— Given data —
-- Opening Marker --
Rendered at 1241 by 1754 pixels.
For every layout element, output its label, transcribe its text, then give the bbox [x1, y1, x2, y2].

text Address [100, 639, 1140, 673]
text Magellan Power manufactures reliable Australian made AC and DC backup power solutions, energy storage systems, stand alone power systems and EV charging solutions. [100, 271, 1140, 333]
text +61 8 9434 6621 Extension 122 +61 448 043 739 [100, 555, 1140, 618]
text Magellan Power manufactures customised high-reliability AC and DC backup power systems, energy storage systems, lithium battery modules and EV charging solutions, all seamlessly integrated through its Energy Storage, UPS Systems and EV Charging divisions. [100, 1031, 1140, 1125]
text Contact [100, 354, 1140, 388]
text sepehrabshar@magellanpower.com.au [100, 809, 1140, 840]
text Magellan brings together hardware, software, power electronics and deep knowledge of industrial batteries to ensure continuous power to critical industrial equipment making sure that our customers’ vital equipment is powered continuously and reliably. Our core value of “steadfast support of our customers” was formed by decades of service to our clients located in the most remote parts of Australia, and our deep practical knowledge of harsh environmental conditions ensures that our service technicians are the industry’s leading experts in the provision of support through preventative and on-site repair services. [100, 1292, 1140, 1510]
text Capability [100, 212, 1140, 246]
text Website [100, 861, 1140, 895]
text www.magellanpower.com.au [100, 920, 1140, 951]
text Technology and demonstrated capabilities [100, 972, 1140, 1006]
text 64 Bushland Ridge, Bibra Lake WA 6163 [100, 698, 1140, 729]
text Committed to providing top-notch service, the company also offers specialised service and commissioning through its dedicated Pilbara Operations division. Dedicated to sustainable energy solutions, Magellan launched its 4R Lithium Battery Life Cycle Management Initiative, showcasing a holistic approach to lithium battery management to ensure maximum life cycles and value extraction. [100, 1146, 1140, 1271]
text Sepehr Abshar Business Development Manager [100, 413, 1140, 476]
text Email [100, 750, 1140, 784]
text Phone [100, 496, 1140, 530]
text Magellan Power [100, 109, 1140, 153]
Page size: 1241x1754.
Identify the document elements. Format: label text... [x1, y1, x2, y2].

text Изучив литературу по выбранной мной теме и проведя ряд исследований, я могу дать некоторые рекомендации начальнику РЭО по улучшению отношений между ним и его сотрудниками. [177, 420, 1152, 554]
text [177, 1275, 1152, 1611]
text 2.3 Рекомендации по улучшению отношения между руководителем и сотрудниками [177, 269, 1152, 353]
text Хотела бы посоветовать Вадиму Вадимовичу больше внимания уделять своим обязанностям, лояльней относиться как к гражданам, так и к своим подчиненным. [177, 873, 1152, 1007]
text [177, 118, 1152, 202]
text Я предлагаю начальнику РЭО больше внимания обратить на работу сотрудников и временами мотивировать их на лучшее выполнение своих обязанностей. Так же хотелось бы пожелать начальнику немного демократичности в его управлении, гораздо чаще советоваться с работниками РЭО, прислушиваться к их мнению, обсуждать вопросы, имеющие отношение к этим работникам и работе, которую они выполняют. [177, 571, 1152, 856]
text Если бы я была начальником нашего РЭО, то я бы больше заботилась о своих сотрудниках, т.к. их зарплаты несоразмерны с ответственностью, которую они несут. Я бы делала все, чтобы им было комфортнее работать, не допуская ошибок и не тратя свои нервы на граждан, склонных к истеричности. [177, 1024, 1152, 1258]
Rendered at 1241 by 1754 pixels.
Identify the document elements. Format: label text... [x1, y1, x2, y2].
-- Closing Marker --
— What you should do —
Could you copy each line from the listing that has the word "внимания" in it?

— Task response —
text Хотела бы посоветовать Вадиму Вадимовичу больше внимания уделять своим обязанностям, лояльней относиться как к гражданам, так и к своим подчиненным. [177, 873, 1152, 1007]
text Я предлагаю начальнику РЭО больше внимания обратить на работу сотрудников и временами мотивировать их на лучшее выполнение своих обязанностей. Так же хотелось бы пожелать начальнику немного демократичности в его управлении, гораздо чаще советоваться с работниками РЭО, прислушиваться к их мнению, обсуждать вопросы, имеющие отношение к этим работникам и работе, которую они выполняют. [177, 571, 1152, 856]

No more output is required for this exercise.